Маленький человечек с какой-то трагической маской на лице, Маринелли всегда был безукоризненно одет и носил большой цветок в петлице. Когда-то он был человеком-змеей и теперь любил рассказывать мне о своих сценических успехах, подчеркивая артистизм своей работы. Залитый лунным светом пейзаж, пальма, вокруг которой он обвивался. «Ah, mais c'etait tres artistique». («Это было так артистично») Его чрезвычайно живое изображение вызывало у меня содрогание. Сама не знаю почему, он напоминал мне месье Турлутуту. Возможно, он даже спал в колыбели, словно карлик из «Флорентийских ночей» Гейне, но, в отличие от того, был доброжелательным и любезным – букет гвоздик появлялся у меня в номере каждое утро, даже после его отъезда.

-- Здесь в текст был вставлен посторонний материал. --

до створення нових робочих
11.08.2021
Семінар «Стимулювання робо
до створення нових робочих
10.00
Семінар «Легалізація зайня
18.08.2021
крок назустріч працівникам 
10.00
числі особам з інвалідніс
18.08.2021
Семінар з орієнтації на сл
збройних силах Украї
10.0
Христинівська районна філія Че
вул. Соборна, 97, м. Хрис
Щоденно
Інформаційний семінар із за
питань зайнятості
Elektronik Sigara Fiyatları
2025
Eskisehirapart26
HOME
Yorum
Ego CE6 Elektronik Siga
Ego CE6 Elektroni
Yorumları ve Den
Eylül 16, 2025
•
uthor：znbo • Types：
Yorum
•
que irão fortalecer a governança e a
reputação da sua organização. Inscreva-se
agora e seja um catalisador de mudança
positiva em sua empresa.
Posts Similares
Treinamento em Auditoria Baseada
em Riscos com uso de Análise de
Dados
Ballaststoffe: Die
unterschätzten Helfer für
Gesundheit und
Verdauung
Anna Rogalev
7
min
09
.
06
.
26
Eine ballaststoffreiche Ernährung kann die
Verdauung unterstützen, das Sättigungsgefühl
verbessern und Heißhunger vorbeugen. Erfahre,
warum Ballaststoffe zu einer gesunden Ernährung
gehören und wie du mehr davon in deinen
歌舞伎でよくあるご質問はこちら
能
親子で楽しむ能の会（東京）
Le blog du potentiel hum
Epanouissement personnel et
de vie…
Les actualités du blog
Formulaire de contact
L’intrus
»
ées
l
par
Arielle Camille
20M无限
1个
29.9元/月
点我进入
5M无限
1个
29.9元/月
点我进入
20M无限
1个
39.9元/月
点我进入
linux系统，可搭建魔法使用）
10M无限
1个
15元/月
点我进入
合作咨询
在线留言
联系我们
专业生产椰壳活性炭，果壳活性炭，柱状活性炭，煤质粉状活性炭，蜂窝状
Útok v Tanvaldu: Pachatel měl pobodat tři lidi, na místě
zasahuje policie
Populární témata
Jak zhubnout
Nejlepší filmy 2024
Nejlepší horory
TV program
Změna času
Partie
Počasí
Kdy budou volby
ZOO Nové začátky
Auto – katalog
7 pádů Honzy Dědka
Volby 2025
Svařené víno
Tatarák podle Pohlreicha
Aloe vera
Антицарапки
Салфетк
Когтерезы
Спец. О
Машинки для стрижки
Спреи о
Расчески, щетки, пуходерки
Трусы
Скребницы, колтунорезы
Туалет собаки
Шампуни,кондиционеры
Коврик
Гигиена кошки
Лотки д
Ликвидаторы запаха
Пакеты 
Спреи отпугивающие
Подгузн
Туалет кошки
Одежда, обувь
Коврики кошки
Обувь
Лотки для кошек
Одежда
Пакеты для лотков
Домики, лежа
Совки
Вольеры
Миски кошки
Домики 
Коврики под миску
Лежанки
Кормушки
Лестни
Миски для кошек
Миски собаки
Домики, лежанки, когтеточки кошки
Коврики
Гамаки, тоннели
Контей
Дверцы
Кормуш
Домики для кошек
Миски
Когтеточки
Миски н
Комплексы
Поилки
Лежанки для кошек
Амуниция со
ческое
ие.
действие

Когда пришло время покинуть Лондон, выяснилось, что я почти примирилась с ним. Заявить, будто я нашла друзей, значило бы присвоить себе заслугу, которая на самом деле мне не принадлежала, скорее друзья нашли меня. Однажды я получила письмо, а вслед за ним явился и его автор. Это был будущий автор первой английской книги о русском балете. Пока была написана только одна ее глава, о «Жар-птице», и Артур Эпплин пришел прочесть мне ее во французском переводе. Я обрела друга, а Лулу получил красивый ошейник со своим именем. Воскресные дни стали более интересными, Эпплин и его жена брали меня на прогулки, приглашали на прелестные актерские ужины. Я почти не знала имен великих англичан и исключительно из чувства личной симпатии с наслаждением общалась с Фредом Терри и его красавицей дочерью. Артур Эпплин ловко тасовал полдюжины французских слов, и этого оказалось достаточно для того, чтобы поддерживать разговор на высокоинтеллектуальном уровне. Мне хотелось узнать из авторитетных источников, действительно ли английские поэты столь «возвышенные», какими они представляются в переводах Бальмонта. Томик Суинберна и учебник английской грамматики, присланные Эпплином, просветили бы меня, если бы я смогла их осилить. Но сам по себе подарок подтвердил мою веру в действенную доброту сердца, присущую англичанам. Настроенная не видеть ничего хорошего в окружающем, в этом вопросе я все же не ошиблась. Теперь же от моих предубеждений не осталось ничего. Моя любовь к прогулкам и исследованию чего-то нового нашла полезное применение в Лондоне. Когда я закончу эту книгу, то продолжу совершать прерванные на время волнующие открытия. И все же очень жаль, что здесь нигде не видно персидской герани и на окнах нет горшочков с бальзаминами, а настурции считаются вульгарными цветами. Лондон абсолютно подходил бы мне, если бы от него можно было пешком дойти до моего родного города и Театральной улицы.
Глава 21
Дягилев. – Начало нашего длительного сотрудничества. – «Тамара». – Стравинский. – Перемены. – Балет сегодня
События каждого прошедшего года я вспоминаю по своим собственным вехам – я никогда не вела дневника. Однажды в училище я попыталась вести его и написала:
«Я начинаю этот дневник для того, чтобы исправить свой характер». Мне показалось, это будет правильным началом, я позаимствовала эту фразу из недавно прочитанного романа. Однако через несколько дней мой дневник зачах, никаких иных советов почерпнуть из романа я не смогла. Моя собственная система регистрации событий работает вполне эффективно, хотя и кажется на первый взгляд немного безумной. Чтобы припомнить важные события, мне нужно вернуться назад и вспомнить, что им сопутствовало. Похоже, мое более глубокое постижение личности Дягилева и его творческой лаборатории началось с того дня, когда раздался телефонный звонок и я, слегка раздосадованная тем, что пришлось оторваться от дел (я в тот момент старательно переводила на русский Новерра), подошла к телефону и сняла трубку. Очевидно, идея только что кристаллизовалась в мозгу Дягилева, и он тотчас же позвонил. Он торопливо, словно спеша сообщить мне какую-то сенсационную новость, сказал, что придумал для меня замечательную роль. Всего в нескольких словах он чрезвычайно ярко рассказал мне о «Призраке розы». Дягилев умел простым, на первый взгляд случайным замечанием как бы раздвинуть занавес и возбудить воображение.